**DIRECTIONS FOR THIS TASK:** Search the listing below for the word "output" and copy each line where it appears.

**INFORMATION SUPPLIED:**

Start of Block

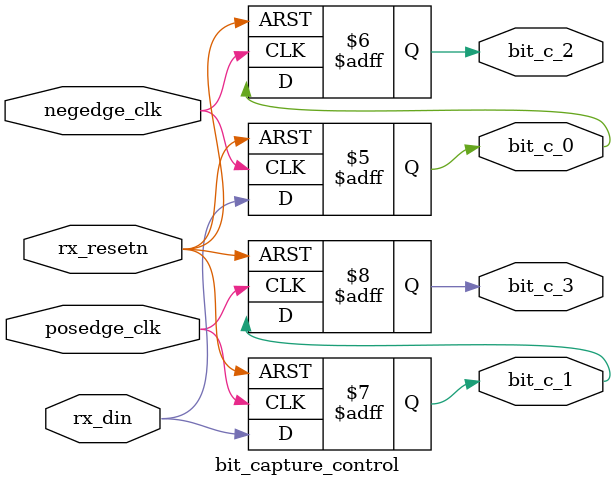
<source format=v>
module bit_capture_control(
			input negedge_clk,
			input posedge_clk,
			input rx_resetn,
			input rx_din,
			output reg bit_c_0,
			output reg bit_c_1,
			output reg bit_c_2,
			output reg bit_c_3
		  );
always@(posedge posedge_clk or negedge rx_resetn)
begin
	if(!rx_resetn)
	begin
		bit_c_1      	<= 1'b0;
		bit_c_3      	<= 1'b0;
	end
	else
	begin
		bit_c_1 <= rx_din;
		bit_c_3 <= bit_c_1;
	end
end
always@(posedge negedge_clk or negedge rx_resetn)
begin
	if(!rx_resetn)
	begin
		bit_c_0   <= 1'b0;
		bit_c_2   <= 1'b0;
	end
	else
	begin
		bit_c_0 <= rx_din;
		bit_c_2 <= bit_c_0;
	end
end
endmodule
</source>
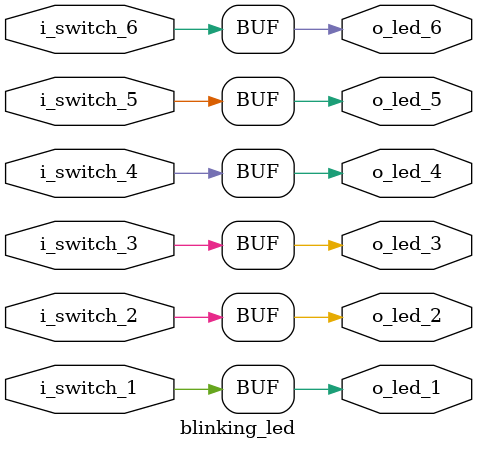
<source format=sv>
`timescale 1ns / 1ps

module blinking_led(
    input i_switch_1,
    input i_switch_2,
    input i_switch_3,
    input i_switch_4,
    input i_switch_5,
    input i_switch_6,

    output o_led_1,
    output o_led_2,
    output o_led_3,
    output o_led_4,
    output o_led_5,
    output o_led_6 
);

assign o_led_1 = i_switch_1;
assign o_led_2 = i_switch_2;
assign o_led_3 = i_switch_3;
assign o_led_4 = i_switch_4;
assign o_led_5 = i_switch_5;
assign o_led_6 = i_switch_6;

endmodule

</source>
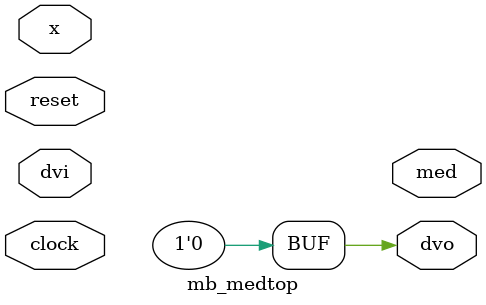
<source format=v>


module mb_medtop 
(
    input  wire       clock,
    input  wire       reset,
    input  wire [7:0] x,
    input  wire       dvi,
    output wire [7:0] med,
    output wire       dvo
);

   assign dvo = 1'b0;
   
endmodule

</source>
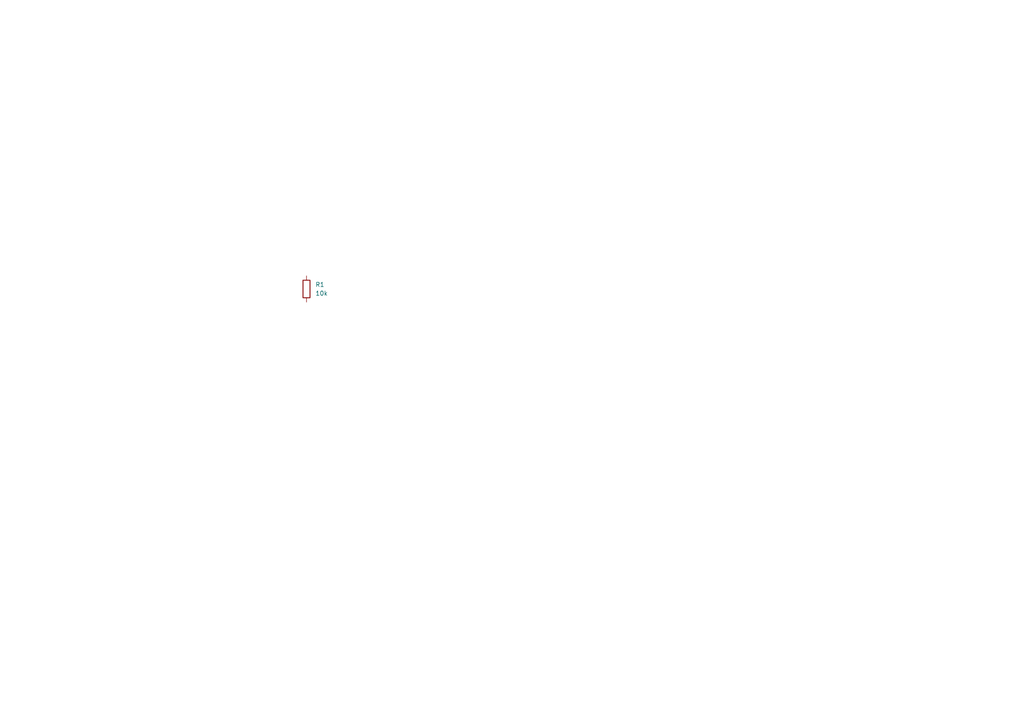
<source format=kicad_sch>
(kicad_sch
	(version 20231120)
	(generator "eeschema")
	(generator_version "8.0")
	(uuid "8841d0b2-9464-4fb4-aecf-ae497a86c068")
	(paper "A4")
	
	(symbol
		(lib_id "AAA_Preferred_WUT:KOA Speer RK73H1ETTP1002F")
		(at 88.9 83.82 0)
		(unit 1)
		(exclude_from_sim no)
		(in_bom yes)
		(on_board yes)
		(dnp no)
		(fields_autoplaced yes)
		(uuid "98eedb42-89c0-4502-b440-bad150181228")
		(property "Reference" "R1"
			(at 91.44 82.5499 0)
			(effects
				(font
					(size 1.27 1.27)
				)
				(justify left)
			)
		)
		(property "Value" "10k"
			(at 91.44 85.0899 0)
			(effects
				(font
					(size 1.27 1.27)
				)
				(justify left)
			)
		)
		(property "Footprint" "Resistor_SMD:R_0402_1005Metric"
			(at 87.122 83.82 90)
			(effects
				(font
					(size 1.27 1.27)
				)
				(hide yes)
			)
		)
		(property "Datasheet" "https://www.koaspeer.com/pdfs/RK73H.pdf"
			(at 88.9 83.82 0)
			(effects
				(font
					(size 1.27 1.27)
				)
				(hide yes)
			)
		)
		(property "Description" "10k +-1% 0402 Resistor"
			(at 88.9 83.82 0)
			(effects
				(font
					(size 1.27 1.27)
				)
				(hide yes)
			)
		)
		(property "MPN" "RK73H1ETTP1002F"
			(at 88.9 83.82 0)
			(effects
				(font
					(size 1.27 1.27)
				)
				(hide yes)
			)
		)
		(property "Manufacturer" "KOA Speer"
			(at 88.9 83.82 0)
			(effects
				(font
					(size 1.27 1.27)
				)
				(hide yes)
			)
		)
		(property "Tolerance" "1%"
			(at 88.9 83.82 0)
			(effects
				(font
					(size 1.27 1.27)
				)
				(hide yes)
			)
		)
		(property "Height" "0.4mm"
			(at 88.9 83.82 0)
			(effects
				(font
					(size 1.27 1.27)
				)
				(hide yes)
			)
		)
		(pin "2"
			(uuid "00559d90-d982-4b19-a88c-63193f37ab69")
		)
		(pin "1"
			(uuid "2519055a-fa76-432e-b90b-68772f1c9cb7")
		)
		(instances
			(project "Front Panel"
				(path "/8841d0b2-9464-4fb4-aecf-ae497a86c068"
					(reference "R1")
					(unit 1)
				)
			)
		)
	)
	(sheet_instances
		(path "/"
			(page "1")
		)
	)
)
</source>
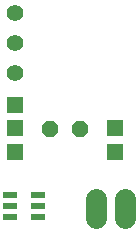
<source format=gts>
G75*
%MOIN*%
%OFA0B0*%
%FSLAX24Y24*%
%IPPOS*%
%LPD*%
%AMOC8*
5,1,8,0,0,1.08239X$1,22.5*
%
%ADD10R,0.0453X0.0197*%
%ADD11C,0.0555*%
%ADD12C,0.0690*%
%ADD13R,0.0555X0.0555*%
%ADD14OC8,0.0560*%
D10*
X001235Y001257D03*
X001235Y001631D03*
X001235Y002005D03*
X002160Y002005D03*
X002160Y001631D03*
X002160Y001257D03*
D11*
X001386Y006043D03*
X001386Y007043D03*
X001386Y008043D03*
D12*
X004110Y001872D02*
X004110Y001222D01*
X005051Y001222D02*
X005051Y001872D01*
D13*
X004743Y003425D03*
X004743Y004212D03*
X001397Y004212D03*
X001397Y003425D03*
X001397Y004999D03*
D14*
X002566Y004188D03*
X003566Y004188D03*
M02*

</source>
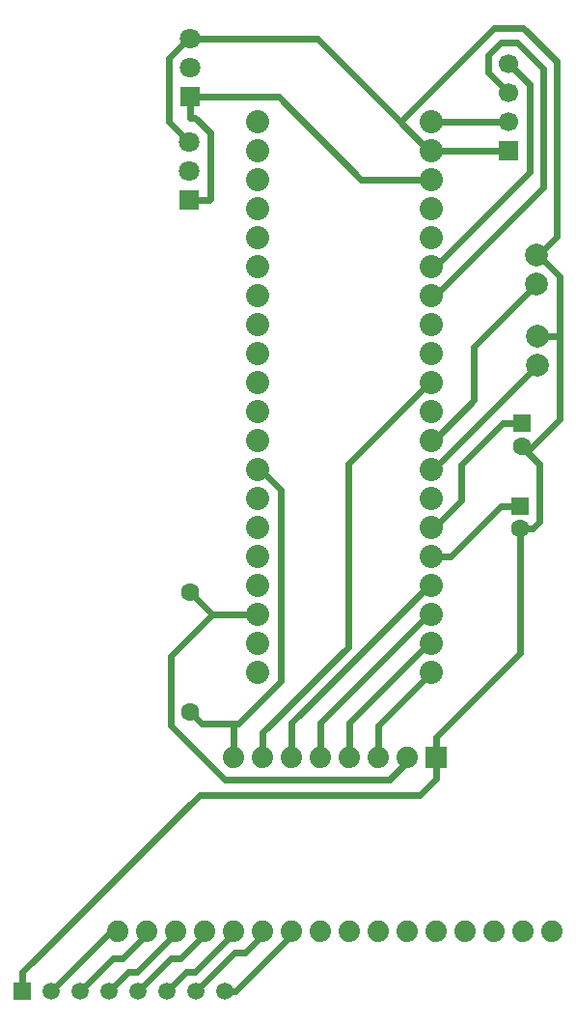
<source format=gtl>
G04 Layer: TopLayer*
G04 EasyEDA v6.5.23, 2023-05-10 17:44:45*
G04 879318d257fd408eaa7c897814ac9686,36dc43ecd37a4a90800178a54734e8d5,10*
G04 Gerber Generator version 0.2*
G04 Scale: 100 percent, Rotated: No, Reflected: No *
G04 Dimensions in millimeters *
G04 leading zeros omitted , absolute positions ,4 integer and 5 decimal *
%FSLAX45Y45*%
%MOMM*%

%AMMACRO1*21,1,$1,$2,0,0,$3*%
%ADD10C,0.6000*%
%ADD11R,1.7000X1.7000*%
%ADD12C,1.7000*%
%ADD13C,1.8000*%
%ADD14R,1.8000X1.8000*%
%ADD15C,1.8796*%
%ADD16MACRO1,1.8796X1.8796X90.0000*%
%ADD17C,1.6000*%
%ADD18C,2.0320*%
%ADD19R,1.5000X1.5000*%
%ADD20C,1.5000*%
%ADD21R,1.6000X1.6000*%
%ADD22C,2.0000*%

%LPD*%
D10*
X3769359Y-2702560D02*
G01*
X3799052Y-2702560D01*
X4746726Y-1754886D01*
X4746726Y-714527D01*
X4518990Y-486790D01*
X4375531Y-486790D01*
X4267885Y-594436D01*
X4267885Y-749985D01*
X4445000Y-927100D01*
X4699000Y-3060700D02*
G01*
X4890058Y-3060700D01*
X4608525Y-4073525D02*
G01*
X4890058Y-3791991D01*
X4890058Y-3060700D01*
X4546600Y-4748199D02*
G01*
X4653000Y-4748199D01*
X4716805Y-4684395D01*
X4716805Y-4181805D01*
X4608525Y-4073525D01*
X4608525Y-4073525D02*
G01*
X4559300Y-4024299D01*
X3810000Y-6572402D02*
G01*
X4546600Y-5835802D01*
X4546600Y-4748199D01*
X4445000Y-1435100D02*
G01*
X4269993Y-1435100D01*
X4269993Y-1435100D02*
G01*
X4267454Y-1432560D01*
X3769359Y-1432560D01*
X3810000Y-6717182D02*
G01*
X3810000Y-6572402D01*
X3810000Y-6717182D02*
G01*
X3810000Y-6756400D01*
X3810000Y-6756400D02*
G01*
X3810000Y-6940397D01*
X177800Y-8801100D02*
G01*
X177800Y-8636076D01*
X177800Y-8636076D02*
G01*
X1731721Y-7082154D01*
X3668242Y-7082154D01*
X3810000Y-6940397D01*
X1651000Y-457200D02*
G01*
X1631594Y-457200D01*
X1461465Y-627329D01*
X1461465Y-1182065D01*
X1638300Y-1358900D01*
X4890058Y-3060700D02*
G01*
X4890058Y-2533573D01*
X4705984Y-2349500D01*
X4705984Y-2349500D02*
G01*
X4686300Y-2349500D01*
X4705984Y-2349500D02*
G01*
X4866919Y-2188565D01*
X4866919Y-650976D01*
X4573066Y-357123D01*
X4314672Y-357123D01*
X3492245Y-1179550D01*
X1651000Y-457200D02*
G01*
X2769870Y-457200D01*
X3492245Y-1179550D01*
X3492245Y-1179550D02*
G01*
X3745229Y-1432560D01*
X3769359Y-1432560D01*
X4686300Y-2603500D02*
G01*
X4136542Y-3153257D01*
X4136542Y-3624478D01*
X3788460Y-3972560D01*
X3769359Y-3972560D01*
X4699000Y-3314700D02*
G01*
X3787140Y-4226560D01*
X3769359Y-4226560D01*
X4389272Y-3824300D02*
G01*
X4025671Y-4187901D01*
X4025671Y-4502530D01*
X3793642Y-4734560D01*
X3769359Y-4734560D01*
X4559300Y-3824300D02*
G01*
X4389272Y-3824300D01*
X4376572Y-4548200D02*
G01*
X3936212Y-4988560D01*
X3769359Y-4988560D01*
X4546600Y-4548200D02*
G01*
X4376572Y-4548200D01*
X2032000Y-6459143D02*
G01*
X2032000Y-6756400D01*
X2245359Y-4226560D02*
G01*
X2269363Y-4226560D01*
X2450261Y-4407458D01*
X2450261Y-6081699D01*
X2072817Y-6459143D01*
X2032000Y-6459143D01*
X2032000Y-6459143D02*
G01*
X1755851Y-6459143D01*
X1651000Y-6354292D01*
X431800Y-8801100D02*
G01*
X952500Y-8280400D01*
X1016000Y-8280400D01*
X685800Y-8801100D02*
G01*
X971194Y-8515705D01*
X1059078Y-8515705D01*
X1270000Y-8304784D01*
X1270000Y-8280400D01*
X939800Y-8801100D02*
G01*
X1105001Y-8635898D01*
X1182014Y-8635898D01*
X1524000Y-8293912D01*
X1524000Y-8280400D01*
X1193800Y-8801100D02*
G01*
X1479194Y-8515705D01*
X1567078Y-8515705D01*
X1778000Y-8304784D01*
X1778000Y-8280400D01*
X1447800Y-8801100D02*
G01*
X1613001Y-8635898D01*
X1689988Y-8635898D01*
X2032000Y-8293887D01*
X2032000Y-8280400D01*
X1701800Y-8801100D02*
G01*
X2038299Y-8464600D01*
X2130399Y-8464600D01*
X2286000Y-8309000D01*
X2286000Y-8280400D01*
X1955800Y-8801100D02*
G01*
X2049652Y-8801100D01*
X2540000Y-8310753D01*
X2540000Y-8280400D01*
X1638300Y-1866900D02*
G01*
X1818309Y-1866900D01*
X1651000Y-965200D02*
G01*
X1651000Y-1145209D01*
X1818309Y-1866900D02*
G01*
X1829536Y-1855673D01*
X1829536Y-1279093D01*
X1695653Y-1145209D01*
X1651000Y-1145209D01*
X3769359Y-1686560D02*
G01*
X3152317Y-1686560D01*
X2430957Y-965200D01*
X1651000Y-965200D01*
X1843278Y-5496560D02*
G01*
X1478127Y-5861710D01*
X1478127Y-6470878D01*
X1951761Y-6944512D01*
X3401822Y-6944512D01*
X3556000Y-6790334D01*
X3556000Y-6756400D01*
X2245359Y-5496560D02*
G01*
X1843278Y-5496560D01*
X4445000Y-1181100D02*
G01*
X4442459Y-1178560D01*
X3769359Y-1178560D01*
X1843278Y-5496560D02*
G01*
X1651000Y-5304281D01*
X3769359Y-6004560D02*
G01*
X3302000Y-6471920D01*
X3302000Y-6756400D01*
X3769359Y-5750560D02*
G01*
X3741851Y-5750560D01*
X3048000Y-6444411D01*
X3048000Y-6756400D01*
X3769359Y-5496560D02*
G01*
X3743350Y-5496560D01*
X2794000Y-6445910D01*
X2794000Y-6756400D01*
X2540000Y-6756400D02*
G01*
X2540000Y-6451930D01*
X3749370Y-5242560D01*
X3769359Y-5242560D01*
X2286000Y-6756400D02*
G01*
X2286000Y-6535953D01*
X3037484Y-5784469D01*
X3037484Y-4175480D01*
X3748404Y-3464560D01*
X3769359Y-3464560D01*
X3769359Y-2448560D02*
G01*
X3797376Y-2448560D01*
X4626533Y-1619402D01*
X4626533Y-854633D01*
X4445000Y-673100D01*
D11*
G01*
X4445000Y-1435100D03*
D12*
G01*
X4445000Y-1181100D03*
G01*
X4445000Y-927100D03*
G01*
X4445000Y-673100D03*
D13*
G01*
X1651000Y-457200D03*
G01*
X1651000Y-711200D03*
D14*
G01*
X1651000Y-965200D03*
D13*
G01*
X1638300Y-1358900D03*
G01*
X1638300Y-1612900D03*
D14*
G01*
X1638300Y-1866900D03*
D15*
G01*
X4826000Y-8280400D03*
G01*
X4572000Y-8280400D03*
G01*
X4318000Y-8280400D03*
G01*
X4064000Y-8280400D03*
G01*
X3810000Y-8280400D03*
G01*
X3556000Y-8280400D03*
G01*
X3302000Y-8280400D03*
G01*
X3048000Y-8280400D03*
G01*
X2794000Y-8280400D03*
G01*
X2540000Y-8280400D03*
G01*
X2286000Y-8280400D03*
G01*
X2032000Y-8280400D03*
G01*
X1778000Y-8280400D03*
G01*
X1524000Y-8280400D03*
G01*
X1270000Y-8280400D03*
G01*
X1016000Y-8280400D03*
D16*
G01*
X3810000Y-6756400D03*
D15*
G01*
X3556000Y-6756400D03*
G01*
X3302000Y-6756400D03*
G01*
X3048000Y-6756400D03*
G01*
X2794000Y-6756400D03*
G01*
X2540000Y-6756400D03*
G01*
X2286000Y-6756400D03*
G01*
X2032000Y-6756400D03*
D17*
G01*
X1651000Y-6354305D03*
G01*
X1651000Y-5304294D03*
D18*
G01*
X3769359Y-6004560D03*
G01*
X3769359Y-5750560D03*
G01*
X3769359Y-5496560D03*
G01*
X3769359Y-5242560D03*
G01*
X3769359Y-4988560D03*
G01*
X3769359Y-4734560D03*
G01*
X3769359Y-4480560D03*
G01*
X3769359Y-4226560D03*
G01*
X3769359Y-3972560D03*
G01*
X3769359Y-3718560D03*
G01*
X3769359Y-3464560D03*
G01*
X3769359Y-3210560D03*
G01*
X3769359Y-2956560D03*
G01*
X3769359Y-2702560D03*
G01*
X3769359Y-2448560D03*
G01*
X3769359Y-2194560D03*
G01*
X3769359Y-1940560D03*
G01*
X3769359Y-1686560D03*
G01*
X3769359Y-1432560D03*
G01*
X3769359Y-1178560D03*
G01*
X2245359Y-6004560D03*
G01*
X2245359Y-5750560D03*
G01*
X2245359Y-5496560D03*
G01*
X2245359Y-5242560D03*
G01*
X2245359Y-4988560D03*
G01*
X2245359Y-4734560D03*
G01*
X2245359Y-4480560D03*
G01*
X2245359Y-4226560D03*
G01*
X2245359Y-3972560D03*
G01*
X2245359Y-3718560D03*
G01*
X2245359Y-3464560D03*
G01*
X2245359Y-3210560D03*
G01*
X2245359Y-2956560D03*
G01*
X2245359Y-2702560D03*
G01*
X2245359Y-2448560D03*
G01*
X2245359Y-2194560D03*
G01*
X2245359Y-1940560D03*
G01*
X2245359Y-1686560D03*
G01*
X2245359Y-1432560D03*
G01*
X2245359Y-1178560D03*
D19*
G01*
X177800Y-8801100D03*
D20*
G01*
X431800Y-8801100D03*
G01*
X685800Y-8801100D03*
G01*
X939800Y-8801100D03*
G01*
X1193800Y-8801100D03*
G01*
X1447800Y-8801100D03*
G01*
X1701800Y-8801100D03*
G01*
X1955800Y-8801100D03*
D21*
G01*
X4559300Y-3824300D03*
D17*
G01*
X4559300Y-4024299D03*
D21*
G01*
X4546600Y-4548200D03*
D17*
G01*
X4546600Y-4748199D03*
D22*
G01*
X4699000Y-3060700D03*
G01*
X4699000Y-3314700D03*
G01*
X4686300Y-2603500D03*
G01*
X4686300Y-2349500D03*
M02*

</source>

End of Block

**WRITTEN RESPONSE:**
			output reg bit_c_0,
			output reg bit_c_1,
			output reg bit_c_2,
			output reg bit_c_3
    output o_led_1,
    output o_led_2,
    output o_led_3,
    output o_led_4,
    output o_led_5,
    output o_led_6 
    output wire [7:0] med,
    output wire       dvo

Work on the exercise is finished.